But Why?

1.1K 89 32
                                    

MASIH. Aku masih mengarahkan lensa kameraku ke pemain futsal bernomor punggung 29. Sesekali aku menurunkan kamera hanya untuk melihat hasil jepretanku atau mengatur contrast pencahayaannya.

Zoom In.

Zoom Out.

Kutekan satu tombol yang sepersekian detik kemudian memperlihatkan hasil bidikan.

Sempurna, batinku.

Kedua sudut bibirku reflek terangkat melihat objek bidikan yang baru saja kuambil berpose bagai sedang mengelap peluh. Matanya yang menyipit menyebabkan dahinya berkerut dan alisnya menyatu. Tampan.

"Ghina," panggil seseorang yang ku kenali.

Aku menoleh ke sumber suara, "apa, Dhar?"

"Lo ke lapangan gih, tadi Ardhy nyuruh gue buat gantiin posisi lo disini."
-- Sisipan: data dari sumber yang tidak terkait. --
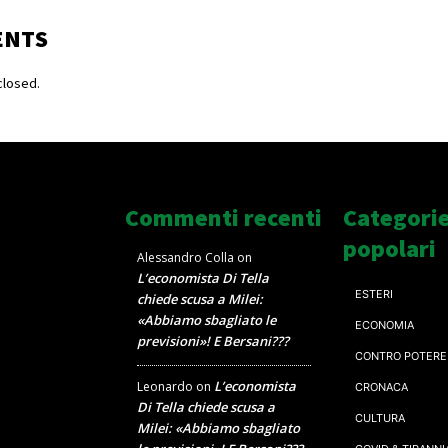
ENTS
losed.
Commenti recenti
Categori
popolari
Alessandro Colla
on
L’economista Di Tella
ESTERI
chiede scusa a Milei:
«Abbiamo sbagliato le
ECONOMIA
previsioni»! E Bersani???
CONTRO POTERE
L’economista
Leonardo
on
CRONACA
Di Tella chiede scusa a
CULTURA
Milei: «Abbiamo sbagliato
"Oke," sahutku kepada perempuan bernama Dhara. "Btw, lo bawa baterai backingan nggak, Dhar?"

Dhara mengangguk, "lo ambil aja sendiri, ya. Tas gue ada di ruang PG."
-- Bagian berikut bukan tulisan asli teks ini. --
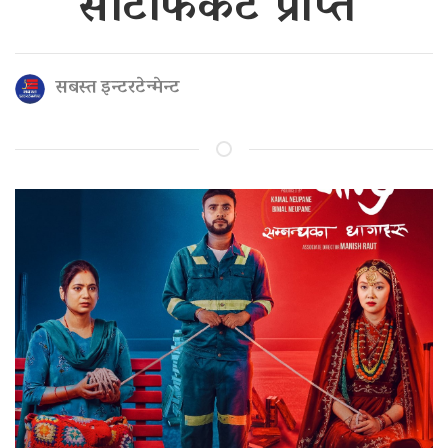
सर्टिफिकेट प्राप्त
सबस्त इन्टरटेन्मेन्ट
"Kalo gitu, gue duluan ya, Dhar," pamitku padanya.

"Sip! Jangan lupa nanti dokumnya yang bener, jangan Farel terus yang dibidik," ucap Dhara sambil terkekeh.

Aku memberenggut, "nggak janji." Lalu tetap berjalan ke lokasi berjagaku yang baru.

×××××

Aku sudah sampai di Ruang PG--ruangan biasa ekskulku berkumpul. Tidak benar-benar langsung menuju lokasi berjagaku. Setelah mengambil baterai, aku mendudukkan bokong sebentar. Menegak air mineral hingga tandas. Lalu menaruh botolnya lagi.

Mendongak, mataku menatap lurus foto-foto hasil bidikan ekskul yang terbingkai di ruangan ini. Aku sangat menyukai bidang yang sudah kugeluti sejak lama. Dengan bermodalkan kamera professional, aku bisa bebas mengabadikan berbagai kesempatan melalui sebuah foto.

Sebuah foto yang dapat menggambarkan, bercerita, dan berekspresi. Namun, tak jarang dapat berbohong dan menuai kontroversi.

Tersadar akan tugasku, aku kembali mengalungkan kamera ke leher lalu bangkit dan tergesa meninggalkan ruangan.

Sorak-sorai penonton mendominasi lapangan. Ramai. Sebagian ada yang disisi lapangan futsal, sedang yang lainnya disisi lapangan basket.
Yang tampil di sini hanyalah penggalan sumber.